Three years after Nigeria made a commitment at the 2018 Global Disability Summit, a coalition has revealed that the Africa’s most populous country was yet to fulfill her promise on establishing a verified disaggregated database for People Living With Disabilities (PWDs).
The coalition, under the aegis of Count Disability Nigeria Coalition, while disclosing this at a press briefing in Abuja on Wednesday, lamented that despite the population of Nigeria, the actual figures of PWDs was still unknown, due to inactions of the Federal Government.
Dr. Irene Patrick-Ogbogu, who spoke on behalf of the coalition, said if developed, the disability disaggregated database would play pivotal roles across all aspects of development at national and subnational levels.
“Going by the World Bank/WHO disability prevalence rate of 15% in 2018, it is estimated that about 29 million out of the 195 million population of Nigeria are persons with disabilities, however, the absence of concrete data to provide real usable evidence for this estimation reduces it to a mere abstract proclamation and this has contributed immensely to the worsening exclusion and vulnerability of PWDs in Nigeria.

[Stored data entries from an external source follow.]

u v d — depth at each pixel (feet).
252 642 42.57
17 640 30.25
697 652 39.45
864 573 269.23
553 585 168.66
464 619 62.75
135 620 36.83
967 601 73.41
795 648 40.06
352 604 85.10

“July 2021 marked the third anniversary of the commitments made by the Nigerian Government at the Global Disability Summit (GDS) held in the UK in July 2018, to collect and use reliable and comparable data on disability, to set up a data and research fund and to use the Washington Group of Questions for both the National Census and the National Demographic Survey by 2023.

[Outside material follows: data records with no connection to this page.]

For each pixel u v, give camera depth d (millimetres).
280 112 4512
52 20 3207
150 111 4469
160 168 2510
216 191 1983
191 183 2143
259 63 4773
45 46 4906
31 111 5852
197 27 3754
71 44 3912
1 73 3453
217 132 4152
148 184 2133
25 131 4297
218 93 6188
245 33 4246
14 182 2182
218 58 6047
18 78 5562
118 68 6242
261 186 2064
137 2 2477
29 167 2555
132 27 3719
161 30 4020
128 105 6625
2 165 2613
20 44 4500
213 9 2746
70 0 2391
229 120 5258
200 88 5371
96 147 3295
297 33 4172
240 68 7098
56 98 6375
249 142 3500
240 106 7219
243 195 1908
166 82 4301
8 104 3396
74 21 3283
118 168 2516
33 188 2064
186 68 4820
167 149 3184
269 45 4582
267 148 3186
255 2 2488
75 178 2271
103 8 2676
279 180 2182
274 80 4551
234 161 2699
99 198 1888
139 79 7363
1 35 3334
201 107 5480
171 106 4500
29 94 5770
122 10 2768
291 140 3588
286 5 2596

“At the Summit, ten national governments, including Nigeria, committed to using the Washington Group set of Questions on disability status in upcoming national censuses or surveys, of which seven countries (Nigeria, Kenya, Kyrgyz Republic, Malawi, Rwanda, Tanzania, Zambia) will include the questions in their national population census in the next five years.

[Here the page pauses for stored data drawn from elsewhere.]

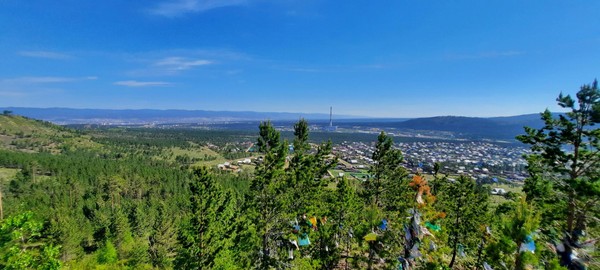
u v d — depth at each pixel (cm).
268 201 2473
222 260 2555
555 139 1945
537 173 2031
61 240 5147
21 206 1448
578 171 1852
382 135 3212
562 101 1866
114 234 5944
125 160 15150
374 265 3016
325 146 2895
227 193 2775
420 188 1773
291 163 2675
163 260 5116
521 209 1044
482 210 3281
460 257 3319
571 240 1018
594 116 1731
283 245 2506
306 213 2614
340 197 3025
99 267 4338
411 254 1541
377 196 3216
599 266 983
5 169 10875
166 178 10744
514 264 1030
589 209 1636
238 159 19162
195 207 2536
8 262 1234
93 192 9250
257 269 2439
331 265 3062
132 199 9475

“Despite Nigeria’s GDS commitments to collection of disability disaggregated population data and the adoption of the WG Question Sets, a progress assessment carried out by the Count Disability Coalition, shows that the absence of institutional frameworks and strategic guidelines on development of National Disability Database constitutes some of the key reasons why most of the MDAs responsible for managing population and other demographic data are yet to fully commit to implementing the GDS Charter of Change”, Patrick-Ogbogu said.
On his part, Mr. Olajide Funsho of Disability Not a Barrier Initiative, said the PWDs suffered neglect greatly during the 2020 global lockdown, as government officials found it difficult to accurately get their demography and disaggregated data to enable them reach out with palliatives.
He added that though the National Disability Act recommended 5% quota for employment slots of PWDs, the relevant agencies recruiting always find it difficult to identify the disaggregated data, in terms of age, sex, disabilities and location.
The Coalition recommended that relevant agencies in Nigeria should facilitate the development of nationally accepted and standardized instruments which properly integrates the WG Question Sets as a first step towards achieving disability disaggregated population data in the country.